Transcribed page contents
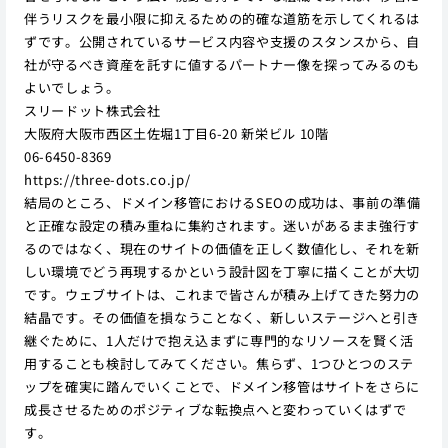
伴うリスクを最小限に抑えるための的確な道筋を示してくれるは
ずです。公開されているサービス内容や支援のスタンスから、自
社が守るべき資産を託すに値するパートナー像を探ってみるのも
よいでしょう。
スリードット株式会社
大阪府大阪市西区土佐堀1丁目6-20 新栄ビル 10階
06-6450-8369
https://three-dots.co.jp/
結局のところ、ドメイン移管におけるSEOの成功は、事前の準備
と正確な設定の積み重ねに集約されます。迷いがあるまま強行す
るのではなく、現在のサイトの価値を正しく数値化し、それを新
しい環境でどう再現するかという設計図を丁寧に描くことが大切
です。ウェブサイトは、これまで皆さんが積み上げてきた努力の
結晶です。その価値を損なうことなく、新しいステージへと引き
継ぐために、1人だけで抱え込まずに専門的なリソースを賢く活
用することも検討してみてください。焦らず、1つひとつのステ
ップを確実に踏んでいくことで、ドメイン移管はサイトをさらに
成長させるためのポジティブな転換点へと変わっていくはずで
す。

PROBLEM. Exact copy, no pictures: reproduce every record as it stands.

EXPECTED OUTPUT.
伴うリスクを最小限に抑えるための的確な道筋を示してくれるは
ずです。公開されているサービス内容や支援のスタンスから、自
社が守るべき資産を託すに値するパートナー像を探ってみるのも
よいでしょう。
スリードット株式会社
大阪府大阪市西区土佐堀1丁目6-20 新栄ビル 10階
06-6450-8369
https://three-dots.co.jp/
結局のところ、ドメイン移管におけるSEOの成功は、事前の準備
と正確な設定の積み重ねに集約されます。迷いがあるまま強行す
るのではなく、現在のサイトの価値を正しく数値化し、それを新
しい環境でどう再現するかという設計図を丁寧に描くことが大切
です。ウェブサイトは、これまで皆さんが積み上げてきた努力の
結晶です。その価値を損なうことなく、新しいステージへと引き
継ぐために、1人だけで抱え込まずに専門的なリソースを賢く活
用することも検討してみてください。焦らず、1つひとつのステ
ップを確実に踏んでいくことで、ドメイン移管はサイトをさらに
成長させるためのポジティブな転換点へと変わっていくはずで
す。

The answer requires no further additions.